Patching mechanism for releasing third party package in ROS2

I am releasing a (third party) package for the first time, and #33777 has just been merged. The build log is showing compilation and clang-tidy warnings. I have 2 questions regarding this problem:

  1. I followed this ROS1 bloom tutorial and made patches to the upstream CMakeLists.txt to exclude building some of the targets. However, from the build log, it seems like the upstream repository instead of the release repository is cloned and it results in building the full sets of (default target) declared in the upstream repo. The compile warnings also come from the build targets that are supposed to be excluded. How does patching works for the ROS2 build farm? Is it still the same as what’s shown in the ROS1 tutorial?
  2. Is clang-tidy run on the entire codebase on the upstream repo? Since I do not have direct control over the upstream repo, is there a way to ignore clang-tidy warnings for third-party packages like the one I am releasing for?

This is probably better suited to either a question on ROS Answers or the Buildfarm - ROS Discourse category here (maybe a mod can move it there?).

This is a “devel” or “source build” job rather than a packaging job. The build farm configures devel jobs for all repositories by default and builds from the upstream source. If you’re not a maintainer of the package upstream, it’s probably easiest to just turn off the devel and PR jobs on the build farm for the third party package by adding the entries test_commits and test_pull_requests both to false in the source entry for this repository as we do for fastrtps.

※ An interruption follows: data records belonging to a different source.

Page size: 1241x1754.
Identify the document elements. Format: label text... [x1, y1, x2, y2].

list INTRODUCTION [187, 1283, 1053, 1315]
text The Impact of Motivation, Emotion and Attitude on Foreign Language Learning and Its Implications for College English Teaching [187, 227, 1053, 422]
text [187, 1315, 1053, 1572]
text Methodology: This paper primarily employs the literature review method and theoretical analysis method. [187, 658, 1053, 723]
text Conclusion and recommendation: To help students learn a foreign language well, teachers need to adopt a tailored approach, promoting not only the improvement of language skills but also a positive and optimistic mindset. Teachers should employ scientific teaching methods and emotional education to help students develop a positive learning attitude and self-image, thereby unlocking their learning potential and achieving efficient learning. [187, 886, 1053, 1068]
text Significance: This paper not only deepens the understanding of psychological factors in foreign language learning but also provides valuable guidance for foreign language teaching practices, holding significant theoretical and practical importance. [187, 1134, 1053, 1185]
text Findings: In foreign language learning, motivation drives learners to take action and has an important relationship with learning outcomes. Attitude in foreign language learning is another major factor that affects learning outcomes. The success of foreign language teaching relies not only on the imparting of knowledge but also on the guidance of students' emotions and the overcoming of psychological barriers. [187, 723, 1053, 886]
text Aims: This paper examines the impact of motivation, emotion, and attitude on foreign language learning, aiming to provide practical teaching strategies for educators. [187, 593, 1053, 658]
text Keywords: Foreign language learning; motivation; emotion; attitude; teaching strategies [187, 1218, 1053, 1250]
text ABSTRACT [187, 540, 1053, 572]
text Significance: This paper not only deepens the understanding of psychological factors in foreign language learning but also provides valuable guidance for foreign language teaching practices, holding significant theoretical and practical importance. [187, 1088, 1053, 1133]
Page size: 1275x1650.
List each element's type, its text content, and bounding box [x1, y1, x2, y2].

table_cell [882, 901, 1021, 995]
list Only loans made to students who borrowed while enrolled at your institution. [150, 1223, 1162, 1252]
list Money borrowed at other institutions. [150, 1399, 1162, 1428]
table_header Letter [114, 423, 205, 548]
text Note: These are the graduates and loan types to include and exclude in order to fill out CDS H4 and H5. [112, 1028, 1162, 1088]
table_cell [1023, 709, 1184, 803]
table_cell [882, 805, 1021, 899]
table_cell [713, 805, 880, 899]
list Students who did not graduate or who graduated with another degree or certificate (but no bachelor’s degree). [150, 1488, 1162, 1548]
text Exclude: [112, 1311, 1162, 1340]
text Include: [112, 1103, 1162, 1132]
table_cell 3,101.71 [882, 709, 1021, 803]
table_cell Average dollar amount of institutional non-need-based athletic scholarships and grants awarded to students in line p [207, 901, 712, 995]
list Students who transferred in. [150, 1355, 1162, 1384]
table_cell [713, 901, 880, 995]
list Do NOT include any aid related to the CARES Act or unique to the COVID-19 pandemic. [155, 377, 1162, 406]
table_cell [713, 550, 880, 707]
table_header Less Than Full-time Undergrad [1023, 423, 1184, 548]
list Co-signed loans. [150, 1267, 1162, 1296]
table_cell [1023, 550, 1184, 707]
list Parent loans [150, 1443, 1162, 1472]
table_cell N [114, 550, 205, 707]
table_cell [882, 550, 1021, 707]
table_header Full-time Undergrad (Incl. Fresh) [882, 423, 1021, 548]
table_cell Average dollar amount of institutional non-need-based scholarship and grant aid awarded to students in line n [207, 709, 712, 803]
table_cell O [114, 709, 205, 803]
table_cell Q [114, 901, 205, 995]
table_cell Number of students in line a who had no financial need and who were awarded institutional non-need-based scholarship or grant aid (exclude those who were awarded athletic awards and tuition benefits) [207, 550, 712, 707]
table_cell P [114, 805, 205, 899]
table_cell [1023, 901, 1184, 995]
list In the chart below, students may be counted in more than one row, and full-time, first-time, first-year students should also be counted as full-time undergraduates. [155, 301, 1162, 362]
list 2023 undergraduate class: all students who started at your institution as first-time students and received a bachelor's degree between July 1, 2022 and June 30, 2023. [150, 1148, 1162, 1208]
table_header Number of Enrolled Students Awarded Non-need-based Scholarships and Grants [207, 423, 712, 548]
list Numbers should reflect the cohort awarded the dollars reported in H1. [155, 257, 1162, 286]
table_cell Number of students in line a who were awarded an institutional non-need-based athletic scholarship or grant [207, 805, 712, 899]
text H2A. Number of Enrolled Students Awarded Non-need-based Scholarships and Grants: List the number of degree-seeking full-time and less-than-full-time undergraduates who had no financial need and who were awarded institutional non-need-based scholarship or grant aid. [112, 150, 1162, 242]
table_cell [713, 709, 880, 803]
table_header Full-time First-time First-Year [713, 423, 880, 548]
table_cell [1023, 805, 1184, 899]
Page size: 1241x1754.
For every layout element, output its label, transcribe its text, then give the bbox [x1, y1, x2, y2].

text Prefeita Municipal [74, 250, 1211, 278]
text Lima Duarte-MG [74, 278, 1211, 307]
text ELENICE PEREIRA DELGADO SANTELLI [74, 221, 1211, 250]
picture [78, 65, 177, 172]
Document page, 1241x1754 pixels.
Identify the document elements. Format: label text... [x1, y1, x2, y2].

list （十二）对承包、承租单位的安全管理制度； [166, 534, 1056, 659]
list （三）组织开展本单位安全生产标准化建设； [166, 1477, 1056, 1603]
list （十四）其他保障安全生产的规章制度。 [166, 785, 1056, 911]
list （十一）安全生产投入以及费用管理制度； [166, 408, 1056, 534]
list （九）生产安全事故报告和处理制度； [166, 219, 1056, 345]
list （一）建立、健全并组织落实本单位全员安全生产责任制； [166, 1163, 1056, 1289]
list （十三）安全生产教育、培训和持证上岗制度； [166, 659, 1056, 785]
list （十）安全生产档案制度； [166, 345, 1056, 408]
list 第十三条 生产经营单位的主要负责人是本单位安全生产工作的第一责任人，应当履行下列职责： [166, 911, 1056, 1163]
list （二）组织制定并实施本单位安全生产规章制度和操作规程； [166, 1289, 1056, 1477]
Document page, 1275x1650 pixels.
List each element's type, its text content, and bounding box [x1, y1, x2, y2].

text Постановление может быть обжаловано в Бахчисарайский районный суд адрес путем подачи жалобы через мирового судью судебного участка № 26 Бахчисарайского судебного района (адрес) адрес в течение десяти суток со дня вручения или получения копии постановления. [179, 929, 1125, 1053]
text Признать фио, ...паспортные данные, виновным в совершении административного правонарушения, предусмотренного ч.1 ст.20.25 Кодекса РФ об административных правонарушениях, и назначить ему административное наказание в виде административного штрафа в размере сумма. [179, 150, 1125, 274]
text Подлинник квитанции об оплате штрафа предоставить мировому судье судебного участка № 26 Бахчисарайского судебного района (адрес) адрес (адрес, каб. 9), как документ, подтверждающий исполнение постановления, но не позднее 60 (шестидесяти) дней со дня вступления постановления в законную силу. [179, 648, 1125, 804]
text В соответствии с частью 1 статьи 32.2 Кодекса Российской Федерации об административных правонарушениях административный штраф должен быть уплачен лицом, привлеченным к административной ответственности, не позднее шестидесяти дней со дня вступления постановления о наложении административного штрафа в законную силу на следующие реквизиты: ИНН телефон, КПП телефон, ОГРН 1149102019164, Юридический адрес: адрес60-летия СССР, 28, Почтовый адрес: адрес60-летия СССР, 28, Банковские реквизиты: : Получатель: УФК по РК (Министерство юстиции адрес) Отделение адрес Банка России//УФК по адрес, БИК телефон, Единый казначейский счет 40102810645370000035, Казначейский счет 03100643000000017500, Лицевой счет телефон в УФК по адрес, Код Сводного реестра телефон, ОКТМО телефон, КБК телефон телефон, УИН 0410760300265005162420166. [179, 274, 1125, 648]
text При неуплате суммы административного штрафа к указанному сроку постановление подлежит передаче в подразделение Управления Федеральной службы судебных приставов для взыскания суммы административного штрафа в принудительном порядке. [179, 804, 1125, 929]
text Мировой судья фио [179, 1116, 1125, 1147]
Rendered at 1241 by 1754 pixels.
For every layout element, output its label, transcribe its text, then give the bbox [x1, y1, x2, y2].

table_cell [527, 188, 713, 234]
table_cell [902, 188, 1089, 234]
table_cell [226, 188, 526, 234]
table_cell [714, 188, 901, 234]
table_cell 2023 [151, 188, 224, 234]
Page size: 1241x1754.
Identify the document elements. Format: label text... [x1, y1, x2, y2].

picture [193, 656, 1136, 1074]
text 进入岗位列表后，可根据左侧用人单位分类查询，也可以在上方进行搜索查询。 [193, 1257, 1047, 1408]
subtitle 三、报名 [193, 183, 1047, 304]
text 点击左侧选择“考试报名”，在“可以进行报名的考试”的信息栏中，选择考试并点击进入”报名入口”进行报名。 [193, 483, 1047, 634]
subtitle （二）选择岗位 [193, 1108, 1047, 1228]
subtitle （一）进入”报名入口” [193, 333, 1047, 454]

I’m not actually sure if clang-tidy is being run. llvm and clang are not being installed in the build environment. It looks like the compiler warnings for this build are being mistaken matched as clang-tidy by the regular expression-based warning parser. As mentioned above, disabling the devel jobs for third party packages (which likely have their own CI infrastructure) is the usual course of action.

Thanks for the suggestions! A PR is create here.